I wonder if there will ever be a play written about the political turmoil of this year in Britain. It would be called something like The Year of the Three Prime Ministers. Makes it sound rather dashing doesn’t it? Evokes images of Errol Flynn swinging around on a chandelier, fighting off hordes of enemies with nothing but a rapier and a witty retort. This lot are the very opposite of that. The faffing and floundering about that we have seen from the Tory party for the last four or five months has been nothing short of a national embarrassment. Firstly, the lies and hubris of Boris Johnson became too much even for those who had enabled him in the first place. Then, the great libertarian experiment that was Liz Truss flamed out in such spectacular style that they had to end it before it could do anymore damage after just six weeks. And now, we have our third Conservative leader and Prime Minister in the last three years. And only one of them ever contested a general election. The next was voted for by a wildly unrepresentative constituency that in no way reflected the nation as whole. And the latest incumbent was chosen by default after no one else could get on the ballot.
If ever the case for a General Election was to be made, now is the time. We have a party with a parliamentary majority that should be more than large enough for them to easily pass any law they wanted to, they could have dominated the political agenda for the next generation. Instead, what we’re seeing is a party that is exhausted, out of ideas and at war with itself. The reason for the internal conflict is not hard to spot. It’s the same thing that has been tearing the party asunder ever since David Cameron pledged to hold a referendum on the subject. The Tory is now split down the middle. This is not a party capable of serious governing at the moment. This is a party at the end of a cycle. They need to go into opposition and have a proper internal free-for-all intellectual punch up, to sort out what their direction is going to be going forward. What we have at the moment is a party lurching about drunkenly from one disaster to the other, all while still trying to govern the country.

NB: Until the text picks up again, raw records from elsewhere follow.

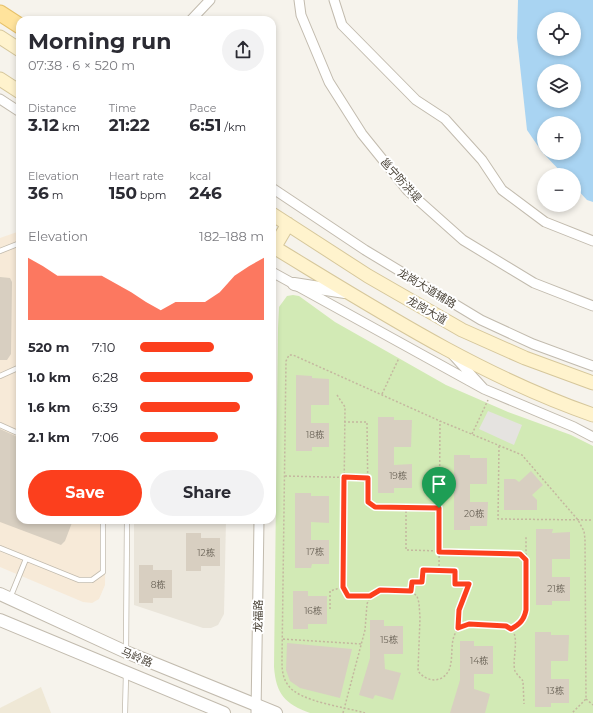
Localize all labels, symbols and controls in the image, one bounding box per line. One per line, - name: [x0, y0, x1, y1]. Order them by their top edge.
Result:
- map controls: [537, 12, 581, 212]
- button: locate: [537, 12, 581, 56]
- text: Morning run: [28, 28, 171, 55]
- button: share: [222, 29, 264, 71]
- text: 07:38 · 6 × 520 m: [28, 57, 135, 73]
- button: layers: [537, 64, 581, 108]
- text: Distance: [28, 101, 76, 115]
- text: Time: [109, 101, 136, 115]
- text: Pace: [189, 101, 216, 115]
- text: 3.12: [28, 115, 59, 135]
- text: 21:22: [109, 115, 150, 135]
- text: 6:51: [189, 115, 221, 135]
- button: +: [537, 116, 581, 160]
- text: km: [59, 120, 80, 134]
- text: /km: [221, 120, 246, 134]
- street label: 邕宁防洪堤: [377, 155, 425, 205]
- button: −: [537, 168, 581, 212]
- text: Elevation: [28, 169, 79, 183]
- text: Heart rate: [109, 169, 164, 183]
- text: kcal: [189, 169, 211, 183]
- text: 36: [28, 183, 49, 203]
- text: 150: [109, 183, 137, 203]
- text: 246: [189, 183, 222, 203]
- text: m: [49, 188, 63, 202]
- text: bpm: [137, 188, 166, 202]
- text: Elevation: [28, 228, 88, 244]
- text: 182–188 m: [199, 228, 264, 244]
- street label: 龙岗大道辅路: [395, 265, 459, 311]
- street label: 龙岗大道: [405, 293, 449, 327]
- text: 520 m: [28, 339, 69, 355]
- text: 7:10: [92, 339, 115, 355]
- text: 1.0 km: [28, 369, 71, 385]
- text: 6:28: [92, 369, 118, 385]
- text: 1.6 km: [28, 399, 70, 415]
- text: 6:39: [92, 399, 118, 415]
- text: 2.1 km: [28, 429, 70, 445]
- text: 7:06: [92, 429, 119, 445]
- house number: 18栋: [306, 429, 324, 440]
- pin: [422, 467, 456, 508]
- button: Save: [28, 470, 142, 516]
- button: Share: [150, 470, 264, 516]
- house number: 19栋: [389, 470, 407, 481]
- icon: arrive: [428, 473, 450, 495]
- house number: 20栋: [464, 508, 484, 519]
- house number: 17栋: [306, 546, 324, 557]
- house number: 12栋: [197, 547, 215, 558]
- house number: 8栋: [151, 579, 165, 590]
- house number: 21栋: [547, 583, 565, 594]
- street label: 龙福路: [251, 599, 265, 633]
- house number: 16栋: [304, 605, 322, 616]
- house number: 15栋: [380, 634, 398, 645]
- street label: 马岭路: [119, 644, 155, 670]
- house number: 14栋: [470, 655, 488, 666]
- house number: 13栋: [546, 685, 564, 696]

Labour increasingly look like a government in waiting. It has taken a few years, but the party is truly starting to form up behind Keir Starmer. They look organised, like they have a vision that they are ready to execute. More than that, they look stable. Now, an immediate General Election is very unlikely, for the simple reason that the Conservatives know they would be wiped out, if you look at the current polling. As the saying goes, turkeys don’t vote for an early Christmas. But it is crystal clear that the country needs a new government with a new plan to take the country in a new direction; one that can hopefully begin to redress the awful damage that has been done to the country over the last twelve years. The rich have got a lot richer, and the poor have literally gotten hungrier. And now, just as families are really set to feel the full effects of the cost-of-living crisis over this winter, the government is warning of what will essentially amount to Austerity 2.0.

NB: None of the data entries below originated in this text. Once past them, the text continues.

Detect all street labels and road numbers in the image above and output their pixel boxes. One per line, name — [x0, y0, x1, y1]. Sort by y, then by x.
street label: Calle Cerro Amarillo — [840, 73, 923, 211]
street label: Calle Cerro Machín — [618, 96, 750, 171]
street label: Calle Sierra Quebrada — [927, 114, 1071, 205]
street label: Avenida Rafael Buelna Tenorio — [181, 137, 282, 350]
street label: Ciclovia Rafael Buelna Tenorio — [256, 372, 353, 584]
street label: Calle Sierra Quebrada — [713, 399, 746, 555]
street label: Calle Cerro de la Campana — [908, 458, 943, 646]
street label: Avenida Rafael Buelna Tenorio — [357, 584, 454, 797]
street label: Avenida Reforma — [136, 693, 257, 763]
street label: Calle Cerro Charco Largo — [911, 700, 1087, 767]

Now, if Labour do come to power at the next election, whenever that may be, they will certainly make mistakes and there will be arguments within the party. But that is the cut and thrust of politics. It is my firm belief though, that the country needs to sweep the Conservatives out of power. They have made too many mistakes and have been in power for far too long. The country deserves better than to be governed by a party that can’t even work out what it even stands for anymore, other than the permanent and escalating enrichment of those who already have the most.